Every time an e-bike or e-cargo bike is used lieu of a car, society receives a cascade of benefits. Greenhouse gas emissions are dramatically lower, even if the car being replaced is electric. A two-wheeler consumes little street space and poses a negligible safety risk to other road users. And even with the motor providing some of the muscle, the cyclist will receive a surprisingly good workout.
With so much potential, you might expect national leaders to bend over backwards to catalyze e-bike uptake. But that’s hardly the case.
The House of Representatives did pass an e-bike tax credit last fall as part of the Build Back Better Act, which has stalled in the Senate. But compared to the lavish subsidies offered for electric cars, the proposed e-bike credit was puny. Only individuals making less than $82,000 would qualify for an e-bike credit, capped at $900, while those making up to $250,000 could receive up as much as $12,500 towards an electric car. (Even more baffling, Congress chose to make any e-bike costing over $4,000 ineligible for a credit, eliminating almost all e-cargo bikes.)
Caron Whitaker, the deputy executive director of the League of American Bicyclists, was involved in negotiating the proposed federal e-bike credit. Responding to complaints (including from me) that the proposal was underwhelming, Whitaker tweeted last November, “We keep being asked by Congress for more research showing the [greenhouse gas] benefits of ebikes.” She continued: “The real problem is that we haven’t convinced enough climate advocates, both in Congress and the NGO community, that it’s possible to shift enough (e)bike trips to make a critical difference in GHG.”

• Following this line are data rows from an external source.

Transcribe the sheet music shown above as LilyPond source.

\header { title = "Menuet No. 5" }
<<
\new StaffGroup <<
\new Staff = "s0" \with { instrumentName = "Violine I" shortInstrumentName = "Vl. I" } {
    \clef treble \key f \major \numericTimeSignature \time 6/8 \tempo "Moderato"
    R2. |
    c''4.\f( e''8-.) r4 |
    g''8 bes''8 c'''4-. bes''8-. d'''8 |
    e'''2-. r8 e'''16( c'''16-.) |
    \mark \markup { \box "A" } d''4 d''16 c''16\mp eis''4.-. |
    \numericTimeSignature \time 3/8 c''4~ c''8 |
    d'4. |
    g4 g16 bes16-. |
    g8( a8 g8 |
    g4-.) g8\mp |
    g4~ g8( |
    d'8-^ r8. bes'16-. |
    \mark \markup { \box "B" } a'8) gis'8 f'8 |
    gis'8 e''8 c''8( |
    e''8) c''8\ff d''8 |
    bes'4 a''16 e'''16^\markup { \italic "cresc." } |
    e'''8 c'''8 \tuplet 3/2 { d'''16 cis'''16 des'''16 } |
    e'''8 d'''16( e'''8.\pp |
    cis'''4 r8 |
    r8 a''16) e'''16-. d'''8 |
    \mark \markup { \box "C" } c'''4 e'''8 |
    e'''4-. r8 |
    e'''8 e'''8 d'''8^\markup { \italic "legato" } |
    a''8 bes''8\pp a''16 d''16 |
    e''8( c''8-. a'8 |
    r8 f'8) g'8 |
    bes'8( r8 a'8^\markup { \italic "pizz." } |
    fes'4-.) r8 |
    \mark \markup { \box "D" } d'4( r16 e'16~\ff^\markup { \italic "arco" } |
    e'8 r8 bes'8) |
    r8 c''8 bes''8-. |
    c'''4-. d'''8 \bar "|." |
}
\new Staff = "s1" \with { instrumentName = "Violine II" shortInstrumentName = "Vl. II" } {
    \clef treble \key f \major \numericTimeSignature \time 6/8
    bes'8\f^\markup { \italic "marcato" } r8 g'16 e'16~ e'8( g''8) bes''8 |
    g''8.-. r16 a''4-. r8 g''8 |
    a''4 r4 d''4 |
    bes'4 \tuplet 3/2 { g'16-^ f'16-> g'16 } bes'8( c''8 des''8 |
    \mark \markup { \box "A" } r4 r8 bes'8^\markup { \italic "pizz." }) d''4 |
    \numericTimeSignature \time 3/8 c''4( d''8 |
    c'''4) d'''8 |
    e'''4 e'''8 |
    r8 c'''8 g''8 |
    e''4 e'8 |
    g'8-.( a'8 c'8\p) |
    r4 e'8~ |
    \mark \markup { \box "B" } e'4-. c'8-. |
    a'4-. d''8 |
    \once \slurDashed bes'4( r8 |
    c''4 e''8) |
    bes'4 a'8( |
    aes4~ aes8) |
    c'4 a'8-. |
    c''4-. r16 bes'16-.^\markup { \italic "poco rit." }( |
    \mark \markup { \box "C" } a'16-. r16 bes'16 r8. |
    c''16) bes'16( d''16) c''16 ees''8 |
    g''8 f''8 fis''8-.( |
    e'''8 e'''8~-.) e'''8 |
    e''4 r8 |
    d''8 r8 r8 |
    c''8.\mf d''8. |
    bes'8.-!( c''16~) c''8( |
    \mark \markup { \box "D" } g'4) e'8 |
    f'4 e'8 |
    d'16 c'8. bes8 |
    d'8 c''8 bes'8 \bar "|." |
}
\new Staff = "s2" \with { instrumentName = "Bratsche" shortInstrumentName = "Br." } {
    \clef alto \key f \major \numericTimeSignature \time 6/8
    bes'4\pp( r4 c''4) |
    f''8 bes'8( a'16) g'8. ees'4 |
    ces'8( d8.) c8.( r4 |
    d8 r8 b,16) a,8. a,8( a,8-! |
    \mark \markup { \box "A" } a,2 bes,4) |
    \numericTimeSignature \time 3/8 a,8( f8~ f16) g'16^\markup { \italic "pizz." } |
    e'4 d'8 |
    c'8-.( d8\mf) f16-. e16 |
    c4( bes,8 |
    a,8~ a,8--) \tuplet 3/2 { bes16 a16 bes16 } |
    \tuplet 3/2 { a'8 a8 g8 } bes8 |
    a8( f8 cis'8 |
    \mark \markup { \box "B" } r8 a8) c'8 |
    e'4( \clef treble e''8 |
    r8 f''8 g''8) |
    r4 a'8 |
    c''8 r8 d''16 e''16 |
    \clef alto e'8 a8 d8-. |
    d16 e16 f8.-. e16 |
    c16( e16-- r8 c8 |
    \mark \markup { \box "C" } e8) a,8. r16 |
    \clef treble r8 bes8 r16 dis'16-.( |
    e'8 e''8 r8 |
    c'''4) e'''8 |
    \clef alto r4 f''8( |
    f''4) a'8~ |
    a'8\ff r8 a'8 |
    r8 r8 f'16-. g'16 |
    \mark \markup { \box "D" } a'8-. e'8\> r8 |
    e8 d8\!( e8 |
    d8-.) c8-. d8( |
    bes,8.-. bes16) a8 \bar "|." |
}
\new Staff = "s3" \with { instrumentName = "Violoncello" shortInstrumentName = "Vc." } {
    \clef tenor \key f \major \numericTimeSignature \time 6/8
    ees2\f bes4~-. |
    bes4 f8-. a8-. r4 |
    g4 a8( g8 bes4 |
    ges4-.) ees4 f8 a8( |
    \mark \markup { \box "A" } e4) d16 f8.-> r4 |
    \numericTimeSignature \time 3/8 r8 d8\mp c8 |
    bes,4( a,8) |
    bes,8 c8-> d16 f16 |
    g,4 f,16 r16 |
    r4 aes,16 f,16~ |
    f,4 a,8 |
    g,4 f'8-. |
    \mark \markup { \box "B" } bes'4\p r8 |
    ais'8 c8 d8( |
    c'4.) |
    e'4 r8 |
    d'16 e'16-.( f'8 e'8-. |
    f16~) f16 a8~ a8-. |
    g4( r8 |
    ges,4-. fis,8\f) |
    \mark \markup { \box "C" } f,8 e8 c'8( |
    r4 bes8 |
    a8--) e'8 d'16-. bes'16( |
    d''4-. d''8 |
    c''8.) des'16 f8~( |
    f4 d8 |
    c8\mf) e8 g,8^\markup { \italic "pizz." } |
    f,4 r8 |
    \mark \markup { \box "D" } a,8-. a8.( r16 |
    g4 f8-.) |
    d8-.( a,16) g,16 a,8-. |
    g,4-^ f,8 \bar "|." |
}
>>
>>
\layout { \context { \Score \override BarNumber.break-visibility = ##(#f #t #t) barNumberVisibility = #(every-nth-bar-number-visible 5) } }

“The climate community doesn’t believe in e-bikes,” she told me recently. “And if you’re a member of Congress and you’re thinking about the best ways to reduce emissions, you’re going to talk to the climate advocates.”
Another problem is the sheer lack of familiarity among elected officials: “If members of Congress don’t represent urban districts, they probably haven’t seen e-bikes or recognized their transformative potential,” Whitaker said. As a result, representatives mentally lump e-bikes together with pedal bikes, which are mainly used for fun. “When members of Congress think about e-bikes, they think about recreation.”
And as for e-cargo bikes, good luck finding someone on Capitol Hill who has ridden one. “E-cargo bikes are even further down the curve than e-bikes,” Whitaker said.
As a result, Democratic leaders show only tepid interest in two-wheeled EVs as a solution to climate change and oil dependence, often not even treating them as vehicles. The White House often acts as a cheerleader for electric cars, issuing fact sheets for its steps to promote “clean cars and trucks” as well as an “Electric Vehicle Charging Plan” — neither of which mention e-bikes. President Joe Biden took a spin in a Hummer EV whose massive battery weighs as much as an entire Honda Civic (or nearly 400 e-bike batteries).
Now, as federal officials scramble for ways to blunt the pain from surging gas prices, the absence of two-wheelers from national policy discussions seems particularly misguided. One booster dryly tweeted: “There may never have been a better time to buy a bike. Check them out at these great prices,” suggesting that e-bikes and e-cargos cost 30 and 50 tanks of gas, respectively.
Jokes aside, the logic makes sense. But appreciating it requires seeing e-bikes and e-cargo bikes as the climate-change-fighting, life-saving vehicles that they are — and not as frivolous toys. Too many federal officials have yet to make that leap.